Leslie, a committee staff member, told the panel, "House Bill 2087A is the 2025 General Fund Tax Expenditure Omnibus." The bill, she said, "extends and/or modifies 12 tax expenditures affecting personal and corporate income taxes, the weight‑mile tax, or fuel taxes."
The bill would extend the sunset dates, without changing policy, for several subtractions and credits, including the earned income tax credit, the pension income credit, a manufactured dwelling park closure credit, a manufactured dwelling park capital gain subtraction, the first‑time homebuyer savings account subtraction and the vehicle used for testing emissions tax exemption. It would expand and extend the crop donation tax credit and the rural voluntary emergency medical services providers credit, and it would expand the affordable housing lenders tax credit without changing that credit's sunset. The bill also raises the aggregate amount of tax credits auctioned to generate proceeds for the Oregon Production Investment Fund and increases the cap on donations to the state‑selected fiduciary agency that funds Individual Development Accounts (IDAs).
An economist's revenue impact statement was issued and, according to Leslie, the measure has a "minimal fiscal impact." The bill is written to take effect on the 90th day following adjournment.
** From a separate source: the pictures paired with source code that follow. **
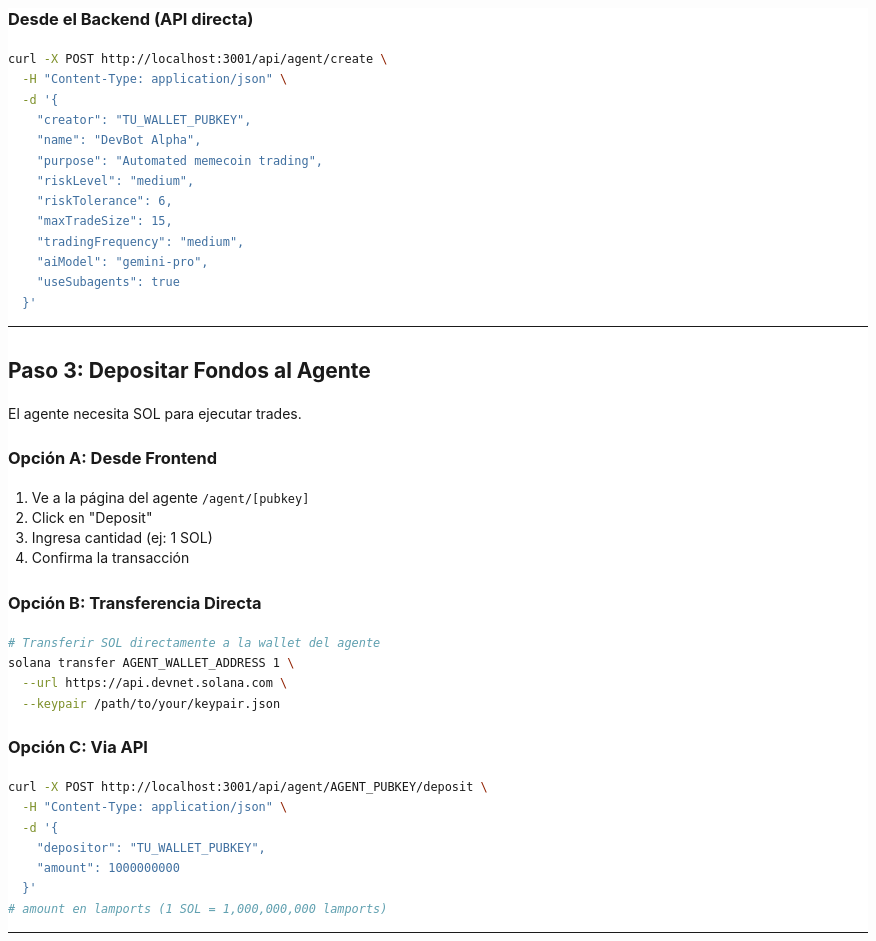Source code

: ### Desde el Backend (API directa)

```bash
curl -X POST http://localhost:3001/api/agent/create \
  -H "Content-Type: application/json" \
  -d '{
    "creator": "TU_WALLET_PUBKEY",
    "name": "DevBot Alpha",
    "purpose": "Automated memecoin trading",
    "riskLevel": "medium",
    "riskTolerance": 6,
    "maxTradeSize": 15,
    "tradingFrequency": "medium",
    "aiModel": "gemini-pro",
    "useSubagents": true
  }'
```

---

## Paso 3: Depositar Fondos al Agente

El agente necesita SOL para ejecutar trades.

### Opción A: Desde Frontend

1. Ve a la página del agente `/agent/[pubkey]`
2. Click en "Deposit"
3. Ingresa cantidad (ej: 1 SOL)
4. Confirma la transacción

### Opción B: Transferencia Directa

```bash
# Transferir SOL directamente a la wallet del agente
solana transfer AGENT_WALLET_ADDRESS 1 \
  --url https://api.devnet.solana.com \
  --keypair /path/to/your/keypair.json
```

### Opción C: Via API

```bash
curl -X POST http://localhost:3001/api/agent/AGENT_PUBKEY/deposit \
  -H "Content-Type: application/json" \
  -d '{
    "depositor": "TU_WALLET_PUBKEY",
    "amount": 1000000000
  }'
# amount en lamports (1 SOL = 1,000,000,000 lamports)
```

---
Senator Golden said the periodic review was important. "These are tax expenditures and I think it is really a good system that we insist on reviewing them periodically and see if they still serve the public interest or not," Golden said, noting that tax expenditures represent general fund dollars that deserve periodic scrutiny.
Mr. Hayden, a committee member, said he supports the review schedule and singled out IDAs for praise, but questioned the framing of tax credits as expenditures. "These tax credits and things, it's difficult for me to consider that an expenditure because the reality is this is people's money," Hayden said. He added that he nevertheless supports the bill's provisions.
There were no public witnesses signed up to testify, and committee members asked no substantive changes on the record. Vice Chair Bono moved to send the bill to the floor with a due‑pass recommendation; the motion passed. Chair Jarman said he would carry the measure to the next step. The committee then closed the work session and adjourned.
The bill package consolidates a range of routine extensions and adjustments that the committee said warrant periodic legislative review; specific fiscal figures beyond the statement of "minimal fiscal impact" were not provided in the hearing record.